Apple shares hit their highest price in the stock’s 43-year history early Monday ahead of the debut of its mixed reality Vision Pro headset, though the stock then slid after the tech giant announced a far heftier than expected price tag for its biggest product launch in years.
Key Takeaways
- The stock gained as much as 2.2% in morning and early afternoon trading, hitting as high as US$184.95, shattering its prior all-time high of US$182.94 achieved last January.
- But the fanfare proved to be short-lived, as Apple shares slipped about 3% in later afternoon trading, closing below US$180, a 0.8% loss for the day.

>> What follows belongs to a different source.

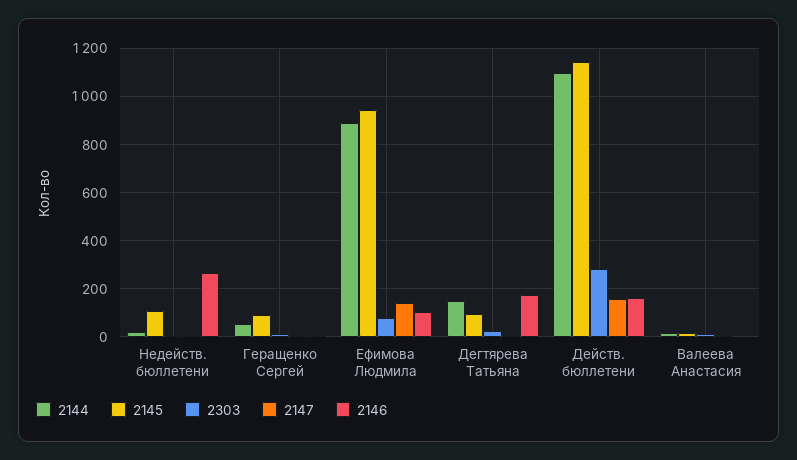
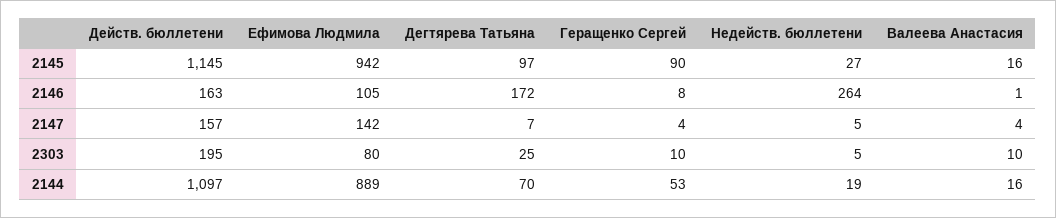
2145, Недейств. бюллетени: 100 -> 27
2144, Дегтярева Татьяна: 150 -> 70
2303, Действ. бюллетени: 275 -> 195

- The tumble came immediately after Apple CEO Tim Cook announced the company’s hotly anticipated headset will retail at US$3,499, nearly 20% higher than the US$3,000 price tag most experts predicted for the device ahead of the launch at Apple’s Worldwide Developers Conference.
- Despite the Monday decline, shares of the Silicon Valley behemoth are still up some 44% in 2023, erasing its 27% slide last year and captaining tech’s broader rebound year-to-date.
- Apple’s market capitalisation now sits at about US$2.8 trillion, about US$325 billion richer than the next most-valuable public company on the planet, Microsoft.
‘Largest MacBook Air Yet
Apple announced that its new 15-inch MacBook Air—the world’s thinnest 15-inch laptop, according to Apple—will be available starting next week, marking a middle-price point offering for the company that previously had a significant price difference between its smaller MacBooks and larger models.
- The new model will weigh in at 3.3 pounds and come in four colours.
- Bergeron said the laptop will have Apple’s M2 chip, making it 12 times faster than Intel-based MacBook Air; it is quoted at an 18-hour battery life.
- The new model will start at US$1,299 and be available next week, while the 13-inch MacBook Air powered by the same chip will start at US$1,099; the 13-inch MacBook Air with an M1 chip—Apple’s older version—will drop below US$1,000, now priced at US$999.
Tangent
In a Monday note to clients, Wedbush forecasted Apple will sell about 150,000 headsets for its first year on the market, which would be US$525 million in sales. This would be roughly 0.1% of Apple’s nearly US$400 billion in revenue last year.
Key Background
Apple has tacked on roughly US$765 billion in market cap this year, which is more than the total respective total valuations of Berkshire Hathaway, Meta and Tesla. Broad investor sentiments for mega-cap tech stocks have shifted dramatically from bearish to bullish over the last year, thanks in no small part to Apple’s top- and bottom-line beats during 2023’s first quarter.
Fuelling Apple’s strong financials was a record $20.9 billion in quarterly revenue from its services segment, which includes App Store sales and other non-product revenue streams. In a Sunday note to clients, Bank of America analysts Wamsi Mohan and Ruplu Bhattacharya, raised their price target for Apple by 8% to $190, citing significant upside in the company’s services segment thanks to the new headset.
Big Number
Nearly US$2 million. That’s how much a US$1,000 investment at Apple’s 1980 initial public offering—when shares traded at a split-adjusted level of $0.10—would be worth now.
Crucial Quote
In a note previewing Monday’s conference, Rosenblatt analyst Barton Crockett declared the “bar is set low” to excite investors considering “nobody expects this to be a financially meaningful product near-term.” Apple’s roughly US$80 billion market cap slip-up Monday afternoon suggests the company failed to beat the already dampened expectations.